Run #6 vs stock is an exact statistical tie (identical tp/fp/fn 48/1/2; both miss e09 "next Tuesday" — which resisted 7 explicit training seeds — and one "opens" case each). Campaign side effects that improved the PRODUCT for every model: weekday-in-prompt, the next-DOW convention cleanup, and the 60-example eval.

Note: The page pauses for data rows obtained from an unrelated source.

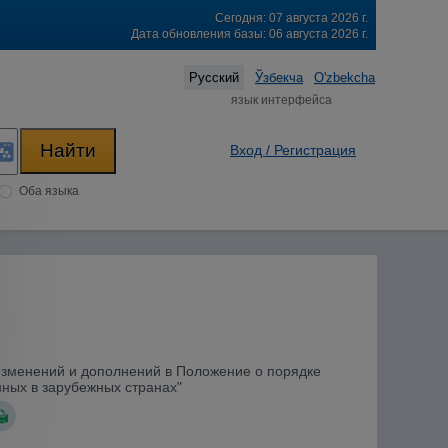
Сегодня: 07 августа 2026 г.
Дата обновления базы: 06 августа 2026 г.
Русский
Ўзбекча
O'zbekcha
язык интерфейса
Вход / Регистрация
Оба языка
 изменений и дополнений в Положение о порядке
нных в зарубежных странах"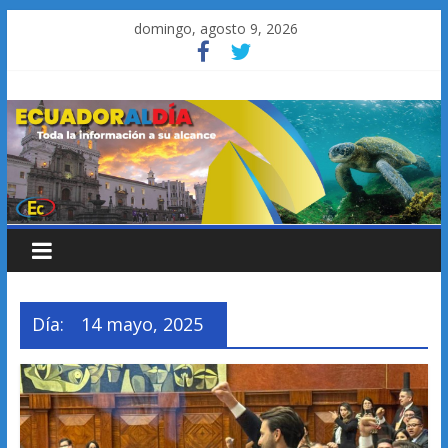
Saltar
domingo, agosto 9, 2026
al
contenido
Día:
14 mayo, 2025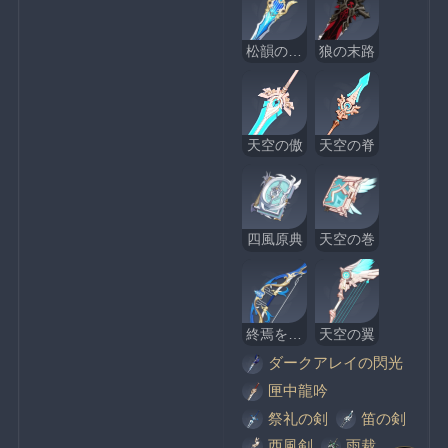
松韻の響く頃
狼の末路
天空の傲
天空の脊
四風原典
天空の巻
終焉を嘆く詩
天空の翼
ダークアレイの閃光
匣中龍吟
祭礼の剣
笛の剣
西風剣
雨裁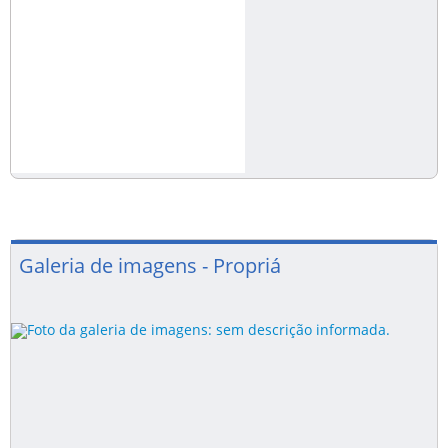
Galeria de imagens - Propriá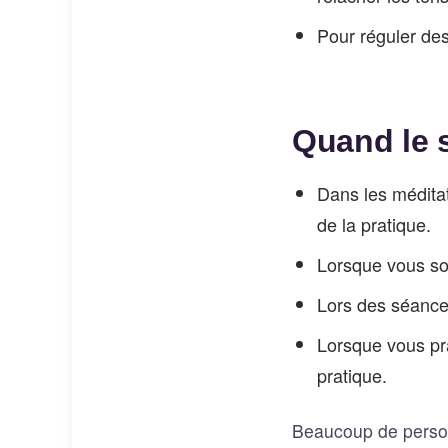
Pour réguler des
Quand le s
Dans les méditat
de la pratique.
Lorsque vous sou
Lors des séances
Lorsque vous pra
pratique.
Beaucoup de person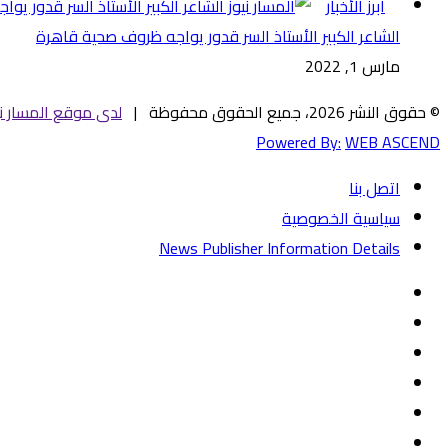
أبرز الأخبار
الشاعر الكبير الأستاذ السر قدور يواجه ظروف صحية قاهرة
مارس 1, 2022
© حقوق النشر 2026، جميع الحقوق محفوظة |
لدى موقع المسار ني
Powered By:
WEB ASCEND
اتصل بنا
سياسية الخصوصية
News Publisher Information Details
فيسبوك
تويتر
يوتيوب
‏Google
Play
تيلقرام
TikTok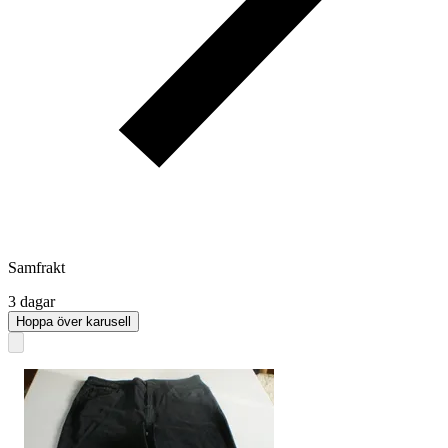
Samfrakt
3 dagar
Hoppa över karusell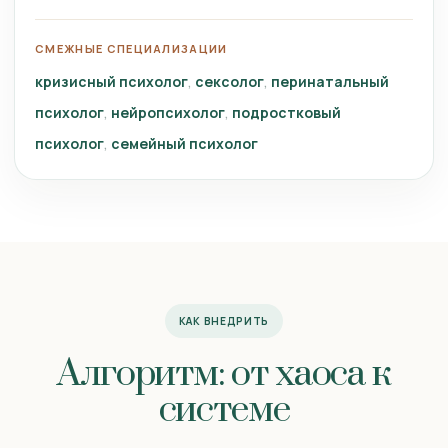
СМЕЖНЫЕ СПЕЦИАЛИЗАЦИИ
кризисный психолог
сексолог
перинатальный
психолог
нейропсихолог
подростковый
психолог
семейный психолог
КАК ВНЕДРИТЬ
Алгоритм: от хаоса к
системе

Step 10 — bare-prompt (internalization) test: no decisive gap

Dropped the system prompt for both models (identical minimal user content, same JSON-schema constraint; modal_eval.py --minimal-prompt), measuring internalized task knowledge:

bare, n=60	stock E4B	fine-tuned E4B
schema validity	0.967	1.0
event F1	0.682	0.644
start-exact recall	0.60	0.56
no-event accuracy	0.70	0.80
clarification recall	0.50	0.625

Small trade-offs both ways, within noise. Verdict: at this data scale (139 hand + 2,000 SMCalFlow) with QLoRA/1-epoch, the E4B fine-tune reaches PARITY with stock, not superiority — non-degraded, perfect validity everywhere, better bare-prompt discipline, slightly weaker bare extraction. The strict-dominance gate therefore never auto-promoted it; the candidate GGUF remains on the Modal volume (/outputs/gemma-cal-e4b-staging-Q4_K_M.gguf). Publishing it as the project's edge model at parity is a product decision (zero quality cost; production would serve our own fine-tune, fulfilling "Well-Tuned") — deliberately left to the owner, not the gate.